Lors d’une étape au cœur des dunes, Ronan et Gilles ont profité de la conduite et de la navigation. Ils verront l’arrivée, demain soir, et une certaine forme de nostalgie s’installe déjà.

Le temps est une matière particulière au Dakar. Il est trop court souvent, s’étire parfois et n’est jamais malléable. Il faut apprendre à l’apprivoiser sans le dompter, ni le regarder filer. Les journées ne font pas 24 heures ici, elles s’étirent d’un bivouac à un autre et ne s’arrêtent que lorsque les mécaniciens ont posé leurs outils au sol. L’ensemble est détonnant car tout semble filer à vive allure. « C’est déjà le dernier soir au bivouac, assis sur la ridelle de notre camion, sourit Ronan Chabot. On se prépare à une course très longue et les journées sont si riches que tout va trop vite ! » Cernes creusés, sourire aux lèvres : il est assis en tailleur pour reprendre le fil de la 11ème étape, 379 km de spéciale entre Shubaytah et Haradh.

Des panoramas « splendides »

Cela avait débuté par un réveil en début de matinée dans les dortoirs de l’étape-marathon, à Shubaytah. « L’ambiance était un peu colonie de vacances », s’amuse Ronan. « C’était une belle journée parce qu’elle était 100% sable, poursuit-il. On n’a pas pris de risque, on a assuré et on a roulé normalement, sans attaquer outre-mesure », confie-t-il alors que le duo pointe au 24ème rang au général. Surtout, ils ont pu profiter d’un endroit à part, l’« Empty quarter » (le quart du vide), l’étendue de sable la plus vaste au monde. « C’était splendide avec des dégradés de sable, des couleurs intenses pendant toute la journée. Heureusement qu’il y a des photos et des vidéos pour en restituer l’intensité ! »

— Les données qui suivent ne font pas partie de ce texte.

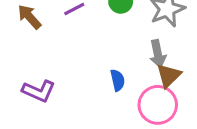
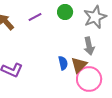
brown triangle: (169, 76) -> (79, 65), moved

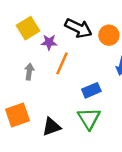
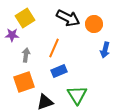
purple star: (49, 42) -> (12, 35), moved
blue rectangle: (91, 90) -> (59, 71), moved
orange square: (17, 115) -> (24, 82), moved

Certes, il reste une ultime journée demain et les consignes de prudence sont toujours aussi nombreuses à ce moment-là du Dakar parce qu’il serait trop bête de ne pas être de la fête au podium final. Malgré tout, « les images commencent à défiler », souligne Ronan Chabot, à propos de « ce nouveau Dakar » et de ce « terrain de jeu incroyable ». « On fera le bilan demain ! », promet-il. Avant, il reste une ultime soirée au bivouac et les discussions avec les mécaniciens et les autres pilotes seront un peu plus longues, les accolades plus chaleureuses et l’air un peu plus doux. Demain, l’aventure touchera à sa fin.

L’ŒIL DE… Jean-Marc Fortin, patron d’Overdrive

« Ronan et Gilles ont fait une très belle prestation globale. D’une certaine manière, il n’y a qu’une étape à hypothéquer sur l’ensemble de leur Dakar. Ils ont été bien placés jusqu’à l’étape de repos. Après, il y a eu beaucoup d’étapes de vitesse, ce qui ne leur a pas permis de tirer leur épingle du jeu, eux qui sont davantage à l’aise avec beaucoup de navigation. L’an dernier, ils ont fini dans le « top 10 » et personne ne leur enlèvera cette prestation exceptionnelle. Ce Dakar a également montré à quel point ils savaient être combatifs et ne rien lâcher ! »

AU PROGRAMME DE DEMAIN– 12ème étape

Certes, il faudra être vigilant tout au long des 374 km de spéciale et des portions propices à la navigation. Mais cette 12ème étape est surtout la dernière et tous les concurrents auront à cœur de ménager leur machine pour arriver au bout. Le challenge est alléchant : s’offrir une arrivée à Qiddiyah et conclure ce Dakar. S’en suivra une spéciale de 20 km puis le traditionnel podium : derniers instantanés pour Ronan et Gilles de deux semaines de compétition particulièrement riches en émotions.